Future optimization should remove most redundant stores+loads
Fixes R600 regressions since r274397.
Details
- Reviewers
• tstellarAMD bogner
Diff Detail
- Repository
- rL LLVM
Event Timeline
I don't understand why you need this (even if you end up lowing the individual stores using a RMW sequence).

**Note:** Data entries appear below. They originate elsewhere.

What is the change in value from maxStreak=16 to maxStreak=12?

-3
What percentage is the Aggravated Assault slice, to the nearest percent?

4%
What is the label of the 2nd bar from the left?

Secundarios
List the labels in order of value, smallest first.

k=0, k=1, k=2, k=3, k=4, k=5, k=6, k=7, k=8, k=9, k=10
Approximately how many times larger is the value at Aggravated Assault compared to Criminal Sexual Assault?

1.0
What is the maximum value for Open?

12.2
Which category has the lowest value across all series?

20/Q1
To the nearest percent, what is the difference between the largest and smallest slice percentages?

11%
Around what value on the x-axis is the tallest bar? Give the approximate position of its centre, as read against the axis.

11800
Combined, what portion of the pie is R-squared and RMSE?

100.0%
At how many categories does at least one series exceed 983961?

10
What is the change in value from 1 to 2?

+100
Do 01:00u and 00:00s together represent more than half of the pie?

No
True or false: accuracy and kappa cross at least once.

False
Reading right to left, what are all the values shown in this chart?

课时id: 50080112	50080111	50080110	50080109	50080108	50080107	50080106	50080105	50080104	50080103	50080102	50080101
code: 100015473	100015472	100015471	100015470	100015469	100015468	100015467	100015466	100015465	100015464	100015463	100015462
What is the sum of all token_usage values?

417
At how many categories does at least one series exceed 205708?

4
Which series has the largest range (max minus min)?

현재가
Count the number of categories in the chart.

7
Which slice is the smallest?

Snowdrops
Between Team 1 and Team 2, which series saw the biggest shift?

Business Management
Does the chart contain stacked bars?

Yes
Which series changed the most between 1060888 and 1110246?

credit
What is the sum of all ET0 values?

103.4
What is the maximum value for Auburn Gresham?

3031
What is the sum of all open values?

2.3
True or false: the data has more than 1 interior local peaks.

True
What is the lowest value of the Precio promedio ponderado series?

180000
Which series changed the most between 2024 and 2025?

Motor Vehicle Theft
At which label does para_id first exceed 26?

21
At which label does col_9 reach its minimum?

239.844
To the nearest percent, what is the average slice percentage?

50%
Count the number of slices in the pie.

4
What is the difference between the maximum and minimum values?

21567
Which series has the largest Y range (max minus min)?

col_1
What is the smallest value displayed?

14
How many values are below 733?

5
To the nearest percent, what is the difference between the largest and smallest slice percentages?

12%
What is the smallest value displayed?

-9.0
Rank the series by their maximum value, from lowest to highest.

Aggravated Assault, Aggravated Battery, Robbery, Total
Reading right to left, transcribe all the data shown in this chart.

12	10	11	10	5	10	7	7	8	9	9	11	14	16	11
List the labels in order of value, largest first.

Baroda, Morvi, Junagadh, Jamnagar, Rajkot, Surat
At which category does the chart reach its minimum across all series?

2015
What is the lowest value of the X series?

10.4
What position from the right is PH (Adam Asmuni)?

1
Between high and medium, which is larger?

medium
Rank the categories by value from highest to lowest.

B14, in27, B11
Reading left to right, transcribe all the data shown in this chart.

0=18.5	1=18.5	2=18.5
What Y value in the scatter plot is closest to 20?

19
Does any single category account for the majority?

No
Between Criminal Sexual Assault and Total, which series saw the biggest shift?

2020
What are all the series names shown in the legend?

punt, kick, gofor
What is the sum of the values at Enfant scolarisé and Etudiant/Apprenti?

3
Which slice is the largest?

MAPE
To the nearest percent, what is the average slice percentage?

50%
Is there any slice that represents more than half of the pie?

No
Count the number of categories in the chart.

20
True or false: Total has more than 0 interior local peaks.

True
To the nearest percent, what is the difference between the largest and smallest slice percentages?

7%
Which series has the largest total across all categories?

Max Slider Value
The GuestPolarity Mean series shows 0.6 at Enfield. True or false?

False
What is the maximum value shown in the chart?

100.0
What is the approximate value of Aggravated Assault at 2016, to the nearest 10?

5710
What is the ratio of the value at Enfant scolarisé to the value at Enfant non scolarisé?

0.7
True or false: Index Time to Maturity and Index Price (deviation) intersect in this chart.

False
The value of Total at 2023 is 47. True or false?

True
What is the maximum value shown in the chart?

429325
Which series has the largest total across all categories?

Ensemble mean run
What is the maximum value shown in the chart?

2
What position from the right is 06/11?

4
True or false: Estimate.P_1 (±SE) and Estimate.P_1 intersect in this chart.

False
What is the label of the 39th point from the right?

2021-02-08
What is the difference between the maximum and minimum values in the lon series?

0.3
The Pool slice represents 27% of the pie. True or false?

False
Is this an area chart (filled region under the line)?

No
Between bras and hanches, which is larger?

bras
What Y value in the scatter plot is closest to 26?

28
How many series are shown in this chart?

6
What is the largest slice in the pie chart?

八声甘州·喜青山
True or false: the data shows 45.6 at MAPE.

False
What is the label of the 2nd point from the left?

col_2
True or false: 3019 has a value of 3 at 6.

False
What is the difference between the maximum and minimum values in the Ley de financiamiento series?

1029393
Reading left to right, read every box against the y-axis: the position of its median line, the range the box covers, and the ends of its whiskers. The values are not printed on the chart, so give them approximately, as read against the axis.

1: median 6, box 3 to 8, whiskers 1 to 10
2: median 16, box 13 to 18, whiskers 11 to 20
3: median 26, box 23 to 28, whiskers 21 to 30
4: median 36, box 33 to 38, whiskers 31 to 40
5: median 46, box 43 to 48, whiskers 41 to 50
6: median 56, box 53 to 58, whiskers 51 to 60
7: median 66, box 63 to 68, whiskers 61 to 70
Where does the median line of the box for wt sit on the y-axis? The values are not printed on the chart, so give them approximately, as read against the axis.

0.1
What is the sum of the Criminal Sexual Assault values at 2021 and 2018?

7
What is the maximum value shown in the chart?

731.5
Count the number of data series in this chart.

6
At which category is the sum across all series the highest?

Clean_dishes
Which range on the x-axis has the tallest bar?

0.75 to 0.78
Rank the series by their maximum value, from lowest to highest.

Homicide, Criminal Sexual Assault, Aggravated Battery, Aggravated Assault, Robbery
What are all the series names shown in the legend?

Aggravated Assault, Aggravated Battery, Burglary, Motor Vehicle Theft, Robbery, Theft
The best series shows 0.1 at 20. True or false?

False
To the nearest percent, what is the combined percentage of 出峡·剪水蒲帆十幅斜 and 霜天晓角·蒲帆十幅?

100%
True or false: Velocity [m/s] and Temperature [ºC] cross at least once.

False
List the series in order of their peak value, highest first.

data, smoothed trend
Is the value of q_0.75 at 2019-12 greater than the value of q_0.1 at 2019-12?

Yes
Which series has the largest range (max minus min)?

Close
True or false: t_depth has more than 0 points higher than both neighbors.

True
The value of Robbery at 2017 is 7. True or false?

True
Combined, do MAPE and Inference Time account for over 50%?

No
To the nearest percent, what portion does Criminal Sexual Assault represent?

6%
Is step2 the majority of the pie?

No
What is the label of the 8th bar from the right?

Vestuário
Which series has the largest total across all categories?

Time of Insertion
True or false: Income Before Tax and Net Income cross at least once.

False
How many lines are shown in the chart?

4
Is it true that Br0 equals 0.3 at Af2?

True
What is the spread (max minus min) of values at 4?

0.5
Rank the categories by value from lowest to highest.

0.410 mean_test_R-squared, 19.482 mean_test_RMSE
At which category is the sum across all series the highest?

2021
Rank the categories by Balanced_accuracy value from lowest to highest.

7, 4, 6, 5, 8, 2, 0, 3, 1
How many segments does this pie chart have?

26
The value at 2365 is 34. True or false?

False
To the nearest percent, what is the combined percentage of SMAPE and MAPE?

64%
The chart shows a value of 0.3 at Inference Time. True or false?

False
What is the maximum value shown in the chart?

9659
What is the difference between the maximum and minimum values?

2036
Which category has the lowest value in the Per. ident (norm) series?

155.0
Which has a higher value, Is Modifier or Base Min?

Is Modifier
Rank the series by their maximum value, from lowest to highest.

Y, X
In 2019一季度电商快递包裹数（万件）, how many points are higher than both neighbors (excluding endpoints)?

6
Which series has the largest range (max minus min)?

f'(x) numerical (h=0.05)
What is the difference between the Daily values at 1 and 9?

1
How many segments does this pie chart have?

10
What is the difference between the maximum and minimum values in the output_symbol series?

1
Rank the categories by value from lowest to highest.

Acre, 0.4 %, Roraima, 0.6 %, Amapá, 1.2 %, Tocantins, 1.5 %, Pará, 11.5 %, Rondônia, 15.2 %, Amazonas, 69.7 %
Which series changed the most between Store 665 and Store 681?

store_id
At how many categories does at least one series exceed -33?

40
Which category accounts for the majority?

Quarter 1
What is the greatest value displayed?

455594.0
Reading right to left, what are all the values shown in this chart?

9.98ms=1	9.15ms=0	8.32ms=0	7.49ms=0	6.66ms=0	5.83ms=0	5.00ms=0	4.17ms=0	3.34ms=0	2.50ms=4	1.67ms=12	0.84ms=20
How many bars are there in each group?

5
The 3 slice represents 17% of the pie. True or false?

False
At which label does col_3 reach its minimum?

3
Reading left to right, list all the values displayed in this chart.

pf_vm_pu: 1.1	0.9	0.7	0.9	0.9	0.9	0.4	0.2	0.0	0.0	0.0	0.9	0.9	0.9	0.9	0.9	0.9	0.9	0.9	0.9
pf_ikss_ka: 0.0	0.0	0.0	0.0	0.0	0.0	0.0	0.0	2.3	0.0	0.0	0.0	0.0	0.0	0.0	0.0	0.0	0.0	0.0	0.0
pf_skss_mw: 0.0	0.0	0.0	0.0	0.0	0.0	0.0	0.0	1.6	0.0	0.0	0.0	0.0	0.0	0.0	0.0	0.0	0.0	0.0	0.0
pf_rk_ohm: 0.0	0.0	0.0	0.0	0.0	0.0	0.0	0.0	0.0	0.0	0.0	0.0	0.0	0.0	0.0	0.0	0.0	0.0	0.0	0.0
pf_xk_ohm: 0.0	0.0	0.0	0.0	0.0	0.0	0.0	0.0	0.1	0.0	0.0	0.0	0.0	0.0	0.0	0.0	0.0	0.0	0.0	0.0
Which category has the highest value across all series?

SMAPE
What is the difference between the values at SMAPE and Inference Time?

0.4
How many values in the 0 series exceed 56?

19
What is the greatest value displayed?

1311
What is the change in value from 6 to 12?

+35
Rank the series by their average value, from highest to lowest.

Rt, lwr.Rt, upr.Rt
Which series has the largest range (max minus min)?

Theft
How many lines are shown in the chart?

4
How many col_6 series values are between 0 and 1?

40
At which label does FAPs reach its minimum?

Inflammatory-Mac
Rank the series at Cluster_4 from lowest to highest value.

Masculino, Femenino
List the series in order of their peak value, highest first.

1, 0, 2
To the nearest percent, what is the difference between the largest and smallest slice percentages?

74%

Can you please explain?
the problem is if we use RMW sequence for two different elements of the same word. for example storing bytes at address A and A +1. let's assume that A is 4byte aligned. the generated code will look like this
1: r1 = LOAD A
2: r2 = {r1[8:31], x} This is a sequence of AND/OR instructions that masks of the old bits and ORs the new ones
3: STORE A, r2
4: r3 = LOAD A
5: r4 ={r3[0:8],y,r3[15:31]} This is a sequence of AND/OR instructions that masks of the old bits and ORs the new ones
6: STORE A, r4
The original code does not have dependency between 3 and 4. so 1 and 4 are loads from the same location and get merged into single load:
1: r1 = LOAD A
2: r2 = {r1[8:31], x} This is a sequence of AND/OR instructions that masks of the old bits and ORs the new ones
3: STORE A, r2
5: r4 ={r1[0:8],y,r1[15:31]} This is a sequence of AND/OR instructions that masks of the old bits and ORs the new ones
6: STORE A, r4
(note that sequences 2,3 and 5,6 are independent so the writes can occur in any order).
which results in data corruption at A.
This patch adds chain dependency between 3 and 4 preventing the load elimination. It should still be possible to eliminate both 3 and 4 (which in turn should enable combining of the bit ops in 2 and 5).
Why not? I understand why the truncated stores and extending loads might be independent, but if you have code that widens those without looking at potential aliased peers and adjusting the chain, I think the problem lies there.